Modelling of fibre-cohesive soil mixtures

A new constitutive model for fibre-reinforced cohesive soil is proposed. The model combines a Cam-Clay like bounding surface model with an elastic-plastic one-dimensional fibrous element model. A smearing procedure'', which can consider any spatial distribution of fibre orientation, is employed to transform discrete tensile forces developed in the fibres into stresses for the composite material. The fibre stress contribution is bounded by both degradation of soil-fibre bonding due to pull-out mechanism and tensile strength of the fibres. Eventual occurrence of fibre breakage is also considered. The model performances are analysed for both consolidation and shearing loading modes, and qualitative comparison is performed with experimental data available in the literature.

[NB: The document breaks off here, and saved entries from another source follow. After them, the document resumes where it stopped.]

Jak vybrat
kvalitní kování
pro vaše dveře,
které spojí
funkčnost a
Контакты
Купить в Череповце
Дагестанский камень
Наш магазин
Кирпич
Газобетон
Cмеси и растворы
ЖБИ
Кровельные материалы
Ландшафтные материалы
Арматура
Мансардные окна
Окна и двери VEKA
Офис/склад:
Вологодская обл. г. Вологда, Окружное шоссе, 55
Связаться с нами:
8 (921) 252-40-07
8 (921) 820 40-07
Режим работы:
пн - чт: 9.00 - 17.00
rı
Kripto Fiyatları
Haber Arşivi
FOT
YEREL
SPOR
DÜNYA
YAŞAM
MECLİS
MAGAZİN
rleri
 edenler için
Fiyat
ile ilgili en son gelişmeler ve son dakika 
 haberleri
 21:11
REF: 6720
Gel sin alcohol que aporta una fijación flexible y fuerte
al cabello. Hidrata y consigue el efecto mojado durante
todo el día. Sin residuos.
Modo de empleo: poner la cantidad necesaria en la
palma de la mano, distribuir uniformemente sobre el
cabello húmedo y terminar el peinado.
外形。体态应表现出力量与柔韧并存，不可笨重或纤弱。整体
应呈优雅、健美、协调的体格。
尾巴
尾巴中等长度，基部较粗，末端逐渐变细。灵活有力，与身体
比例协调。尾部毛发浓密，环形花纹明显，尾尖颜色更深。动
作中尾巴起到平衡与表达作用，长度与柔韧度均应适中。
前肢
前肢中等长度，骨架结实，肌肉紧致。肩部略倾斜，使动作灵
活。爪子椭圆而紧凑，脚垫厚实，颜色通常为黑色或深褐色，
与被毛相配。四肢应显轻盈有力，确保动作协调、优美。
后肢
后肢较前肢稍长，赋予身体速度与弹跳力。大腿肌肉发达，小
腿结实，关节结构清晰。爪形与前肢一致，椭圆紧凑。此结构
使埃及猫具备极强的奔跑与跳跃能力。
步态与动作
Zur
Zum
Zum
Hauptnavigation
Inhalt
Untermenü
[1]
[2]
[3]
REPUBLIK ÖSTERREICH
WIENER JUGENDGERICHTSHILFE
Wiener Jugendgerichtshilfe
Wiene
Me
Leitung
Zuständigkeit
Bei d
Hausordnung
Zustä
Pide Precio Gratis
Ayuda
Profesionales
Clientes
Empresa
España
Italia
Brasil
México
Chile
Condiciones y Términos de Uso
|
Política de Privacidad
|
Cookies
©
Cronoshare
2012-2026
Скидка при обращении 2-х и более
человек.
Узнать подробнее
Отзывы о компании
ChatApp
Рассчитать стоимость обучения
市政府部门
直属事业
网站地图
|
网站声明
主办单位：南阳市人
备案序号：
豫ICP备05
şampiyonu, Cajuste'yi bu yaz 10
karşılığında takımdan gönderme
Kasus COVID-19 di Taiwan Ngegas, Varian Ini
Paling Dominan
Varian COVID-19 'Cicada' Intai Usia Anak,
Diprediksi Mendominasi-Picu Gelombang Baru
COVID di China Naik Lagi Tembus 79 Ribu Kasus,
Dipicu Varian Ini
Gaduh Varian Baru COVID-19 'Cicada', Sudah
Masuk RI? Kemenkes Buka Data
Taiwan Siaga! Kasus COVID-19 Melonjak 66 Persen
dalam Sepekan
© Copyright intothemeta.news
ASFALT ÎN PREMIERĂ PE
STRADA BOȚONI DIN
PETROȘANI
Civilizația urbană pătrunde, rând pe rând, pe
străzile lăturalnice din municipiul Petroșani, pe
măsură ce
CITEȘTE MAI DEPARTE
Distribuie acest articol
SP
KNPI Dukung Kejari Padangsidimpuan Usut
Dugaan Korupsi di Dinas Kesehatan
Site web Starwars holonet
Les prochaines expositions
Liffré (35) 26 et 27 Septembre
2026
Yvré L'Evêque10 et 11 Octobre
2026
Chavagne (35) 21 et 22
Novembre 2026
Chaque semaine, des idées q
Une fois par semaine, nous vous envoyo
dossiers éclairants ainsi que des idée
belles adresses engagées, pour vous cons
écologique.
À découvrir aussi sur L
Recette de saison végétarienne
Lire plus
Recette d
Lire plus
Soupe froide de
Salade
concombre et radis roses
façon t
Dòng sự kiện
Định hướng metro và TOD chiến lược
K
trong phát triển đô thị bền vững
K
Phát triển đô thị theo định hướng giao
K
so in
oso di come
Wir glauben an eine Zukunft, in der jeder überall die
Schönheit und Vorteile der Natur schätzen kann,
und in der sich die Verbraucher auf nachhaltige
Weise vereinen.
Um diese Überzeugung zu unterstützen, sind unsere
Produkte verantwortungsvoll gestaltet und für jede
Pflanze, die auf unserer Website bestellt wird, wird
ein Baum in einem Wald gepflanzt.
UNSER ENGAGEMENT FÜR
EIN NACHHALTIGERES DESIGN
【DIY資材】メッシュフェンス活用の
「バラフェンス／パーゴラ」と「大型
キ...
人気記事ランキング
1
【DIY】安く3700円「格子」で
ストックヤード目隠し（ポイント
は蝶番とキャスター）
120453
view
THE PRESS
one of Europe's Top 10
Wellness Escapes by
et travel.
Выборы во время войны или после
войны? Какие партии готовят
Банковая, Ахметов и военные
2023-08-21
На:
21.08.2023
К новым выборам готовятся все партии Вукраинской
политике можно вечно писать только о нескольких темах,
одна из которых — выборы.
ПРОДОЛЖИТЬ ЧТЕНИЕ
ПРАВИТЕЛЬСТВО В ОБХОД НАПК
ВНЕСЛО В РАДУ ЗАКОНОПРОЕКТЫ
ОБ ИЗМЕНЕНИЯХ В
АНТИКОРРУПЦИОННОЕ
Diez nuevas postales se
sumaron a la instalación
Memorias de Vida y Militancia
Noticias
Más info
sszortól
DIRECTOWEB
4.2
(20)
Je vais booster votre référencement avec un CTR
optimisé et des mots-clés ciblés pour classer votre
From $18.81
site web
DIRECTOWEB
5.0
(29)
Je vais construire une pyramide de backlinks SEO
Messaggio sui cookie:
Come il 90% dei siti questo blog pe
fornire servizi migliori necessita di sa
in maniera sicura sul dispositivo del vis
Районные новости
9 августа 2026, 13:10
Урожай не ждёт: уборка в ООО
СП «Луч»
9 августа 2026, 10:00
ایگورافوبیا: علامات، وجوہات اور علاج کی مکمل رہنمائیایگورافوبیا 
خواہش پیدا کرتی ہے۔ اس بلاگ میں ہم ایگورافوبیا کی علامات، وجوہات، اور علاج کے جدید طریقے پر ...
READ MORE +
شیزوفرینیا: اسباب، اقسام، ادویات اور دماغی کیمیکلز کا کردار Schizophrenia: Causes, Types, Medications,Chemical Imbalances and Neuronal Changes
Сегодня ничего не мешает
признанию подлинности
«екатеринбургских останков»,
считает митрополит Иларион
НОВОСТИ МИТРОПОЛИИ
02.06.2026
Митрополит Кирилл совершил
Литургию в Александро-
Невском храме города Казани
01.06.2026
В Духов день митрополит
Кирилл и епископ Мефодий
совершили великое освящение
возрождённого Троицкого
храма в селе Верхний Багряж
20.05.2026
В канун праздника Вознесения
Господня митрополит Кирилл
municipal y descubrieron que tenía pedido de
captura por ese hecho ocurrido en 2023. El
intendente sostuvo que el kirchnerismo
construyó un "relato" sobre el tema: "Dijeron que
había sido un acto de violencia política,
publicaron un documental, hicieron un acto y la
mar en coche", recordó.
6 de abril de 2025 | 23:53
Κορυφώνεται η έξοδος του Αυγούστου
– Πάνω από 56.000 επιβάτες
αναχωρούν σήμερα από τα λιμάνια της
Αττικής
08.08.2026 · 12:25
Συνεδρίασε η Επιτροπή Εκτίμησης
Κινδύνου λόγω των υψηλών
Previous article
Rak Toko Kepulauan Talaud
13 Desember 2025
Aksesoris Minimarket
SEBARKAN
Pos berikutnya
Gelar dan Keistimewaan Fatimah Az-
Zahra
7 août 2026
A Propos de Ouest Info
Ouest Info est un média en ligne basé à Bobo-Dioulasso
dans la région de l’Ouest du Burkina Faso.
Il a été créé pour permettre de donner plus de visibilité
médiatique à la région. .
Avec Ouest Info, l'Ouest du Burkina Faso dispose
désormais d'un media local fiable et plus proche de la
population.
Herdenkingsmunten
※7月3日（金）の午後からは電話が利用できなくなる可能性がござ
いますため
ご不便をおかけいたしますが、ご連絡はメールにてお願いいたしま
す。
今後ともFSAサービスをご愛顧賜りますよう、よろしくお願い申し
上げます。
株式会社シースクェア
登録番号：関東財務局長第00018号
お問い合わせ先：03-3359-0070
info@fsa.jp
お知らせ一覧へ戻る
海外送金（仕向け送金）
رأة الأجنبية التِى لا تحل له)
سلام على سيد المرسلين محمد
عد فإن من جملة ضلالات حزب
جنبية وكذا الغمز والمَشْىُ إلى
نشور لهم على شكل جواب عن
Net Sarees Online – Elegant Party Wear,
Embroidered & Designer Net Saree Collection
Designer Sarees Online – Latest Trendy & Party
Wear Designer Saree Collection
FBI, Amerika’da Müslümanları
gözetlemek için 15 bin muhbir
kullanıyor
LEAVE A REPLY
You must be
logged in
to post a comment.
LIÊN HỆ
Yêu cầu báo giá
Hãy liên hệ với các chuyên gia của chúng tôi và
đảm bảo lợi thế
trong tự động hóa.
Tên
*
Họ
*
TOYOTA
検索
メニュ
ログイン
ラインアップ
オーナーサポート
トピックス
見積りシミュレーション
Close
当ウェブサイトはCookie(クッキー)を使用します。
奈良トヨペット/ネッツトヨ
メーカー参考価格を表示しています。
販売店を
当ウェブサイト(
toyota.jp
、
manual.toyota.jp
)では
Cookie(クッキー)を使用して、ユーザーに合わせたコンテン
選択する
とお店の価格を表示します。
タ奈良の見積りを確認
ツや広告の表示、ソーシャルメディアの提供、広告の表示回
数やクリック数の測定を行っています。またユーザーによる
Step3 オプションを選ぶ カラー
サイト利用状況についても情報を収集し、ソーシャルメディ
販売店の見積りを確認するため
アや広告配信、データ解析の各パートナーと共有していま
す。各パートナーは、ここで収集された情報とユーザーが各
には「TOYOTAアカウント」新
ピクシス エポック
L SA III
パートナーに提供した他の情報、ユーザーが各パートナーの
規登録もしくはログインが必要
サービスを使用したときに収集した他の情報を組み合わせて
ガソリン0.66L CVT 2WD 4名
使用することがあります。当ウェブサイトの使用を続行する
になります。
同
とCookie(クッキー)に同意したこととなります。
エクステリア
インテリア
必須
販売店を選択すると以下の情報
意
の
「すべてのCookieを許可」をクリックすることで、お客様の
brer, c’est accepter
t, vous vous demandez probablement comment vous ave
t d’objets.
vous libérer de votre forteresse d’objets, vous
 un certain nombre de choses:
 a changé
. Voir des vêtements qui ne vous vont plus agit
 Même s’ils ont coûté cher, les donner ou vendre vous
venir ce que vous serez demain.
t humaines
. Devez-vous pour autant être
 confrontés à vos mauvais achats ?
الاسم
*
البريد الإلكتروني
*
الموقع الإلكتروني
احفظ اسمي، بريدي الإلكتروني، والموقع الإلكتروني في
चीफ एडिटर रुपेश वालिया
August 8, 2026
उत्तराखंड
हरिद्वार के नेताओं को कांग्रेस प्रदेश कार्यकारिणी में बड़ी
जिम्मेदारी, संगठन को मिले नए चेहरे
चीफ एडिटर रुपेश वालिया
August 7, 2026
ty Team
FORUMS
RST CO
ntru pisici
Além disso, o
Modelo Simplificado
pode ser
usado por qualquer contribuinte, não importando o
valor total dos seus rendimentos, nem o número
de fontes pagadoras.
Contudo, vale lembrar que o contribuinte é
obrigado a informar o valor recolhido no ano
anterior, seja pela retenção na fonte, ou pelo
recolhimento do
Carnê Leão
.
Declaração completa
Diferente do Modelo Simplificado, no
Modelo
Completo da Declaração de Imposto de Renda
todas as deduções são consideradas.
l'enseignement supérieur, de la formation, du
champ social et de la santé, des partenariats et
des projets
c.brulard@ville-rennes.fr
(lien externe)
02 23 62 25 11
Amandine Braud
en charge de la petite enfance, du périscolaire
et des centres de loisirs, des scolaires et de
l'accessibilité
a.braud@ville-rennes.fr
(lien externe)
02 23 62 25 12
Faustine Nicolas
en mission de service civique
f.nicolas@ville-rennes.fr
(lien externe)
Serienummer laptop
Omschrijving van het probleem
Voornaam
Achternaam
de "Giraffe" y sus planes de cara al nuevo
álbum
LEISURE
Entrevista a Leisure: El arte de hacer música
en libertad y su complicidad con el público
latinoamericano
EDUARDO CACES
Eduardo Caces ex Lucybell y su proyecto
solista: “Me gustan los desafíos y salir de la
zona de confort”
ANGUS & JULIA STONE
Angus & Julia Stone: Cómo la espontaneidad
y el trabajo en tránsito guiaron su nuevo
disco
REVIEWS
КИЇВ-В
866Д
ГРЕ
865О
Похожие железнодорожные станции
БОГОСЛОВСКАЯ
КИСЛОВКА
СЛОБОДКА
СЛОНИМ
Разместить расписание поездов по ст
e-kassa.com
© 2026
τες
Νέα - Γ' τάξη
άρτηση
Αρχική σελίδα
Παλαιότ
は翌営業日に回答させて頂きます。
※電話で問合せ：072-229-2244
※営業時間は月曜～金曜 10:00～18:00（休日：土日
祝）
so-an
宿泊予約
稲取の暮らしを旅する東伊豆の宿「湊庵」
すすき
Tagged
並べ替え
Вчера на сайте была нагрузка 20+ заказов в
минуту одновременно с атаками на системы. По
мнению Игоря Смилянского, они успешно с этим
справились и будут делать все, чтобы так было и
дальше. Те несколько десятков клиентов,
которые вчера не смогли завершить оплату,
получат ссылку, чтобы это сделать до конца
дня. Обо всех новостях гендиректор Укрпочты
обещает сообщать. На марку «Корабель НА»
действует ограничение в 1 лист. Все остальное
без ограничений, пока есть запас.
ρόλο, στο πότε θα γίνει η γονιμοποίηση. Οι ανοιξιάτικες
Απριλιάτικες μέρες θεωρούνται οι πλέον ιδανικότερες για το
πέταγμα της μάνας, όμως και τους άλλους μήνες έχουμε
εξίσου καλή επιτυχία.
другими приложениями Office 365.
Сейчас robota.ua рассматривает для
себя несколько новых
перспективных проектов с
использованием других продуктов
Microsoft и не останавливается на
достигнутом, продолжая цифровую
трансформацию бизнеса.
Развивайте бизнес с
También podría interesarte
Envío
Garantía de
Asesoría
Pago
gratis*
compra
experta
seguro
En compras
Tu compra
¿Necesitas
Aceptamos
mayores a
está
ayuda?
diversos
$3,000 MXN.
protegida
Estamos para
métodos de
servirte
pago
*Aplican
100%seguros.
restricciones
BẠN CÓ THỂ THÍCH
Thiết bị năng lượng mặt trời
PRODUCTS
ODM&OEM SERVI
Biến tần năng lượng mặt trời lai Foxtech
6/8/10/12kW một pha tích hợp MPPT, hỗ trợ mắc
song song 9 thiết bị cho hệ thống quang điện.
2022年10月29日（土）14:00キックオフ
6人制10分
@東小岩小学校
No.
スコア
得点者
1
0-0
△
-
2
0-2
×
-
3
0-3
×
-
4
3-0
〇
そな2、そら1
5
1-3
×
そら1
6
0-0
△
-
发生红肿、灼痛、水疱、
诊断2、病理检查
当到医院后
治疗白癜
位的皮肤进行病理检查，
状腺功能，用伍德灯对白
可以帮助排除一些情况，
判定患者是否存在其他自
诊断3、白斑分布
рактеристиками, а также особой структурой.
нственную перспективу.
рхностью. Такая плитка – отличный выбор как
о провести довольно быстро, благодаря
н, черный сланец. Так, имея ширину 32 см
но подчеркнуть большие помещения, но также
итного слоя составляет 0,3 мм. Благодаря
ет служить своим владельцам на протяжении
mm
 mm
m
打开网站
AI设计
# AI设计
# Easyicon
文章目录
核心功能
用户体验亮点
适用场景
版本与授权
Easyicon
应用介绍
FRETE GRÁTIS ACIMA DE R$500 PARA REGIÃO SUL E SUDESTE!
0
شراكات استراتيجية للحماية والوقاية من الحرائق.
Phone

For consolidation loading, tensile stresses are not developed in the fibres and thus the fibre effect is rather limited. For drained shear loading, addition of fibres can result in a consistent shear strength increase. The beneficial effect of fibres seems to be controlled by two parameters: the fibre tensile stiffness and the fibre/soil strain ratio that accounts for any possible slippage or shear deformation at the fibre/soil matrix interface. For undrained shear loading, the strengthening effect of the fibres appears to be counteracted by the increase in pore water pressure, induced by the additional confining contribution of the fibres. In agreement with published experimental data, the model suggests also that the moisture content is a key factor governing fibre effectiveness for undrained shearing. Finally, analysis of the model predicted critical states for fibre-reinforced cohesive soil is provided.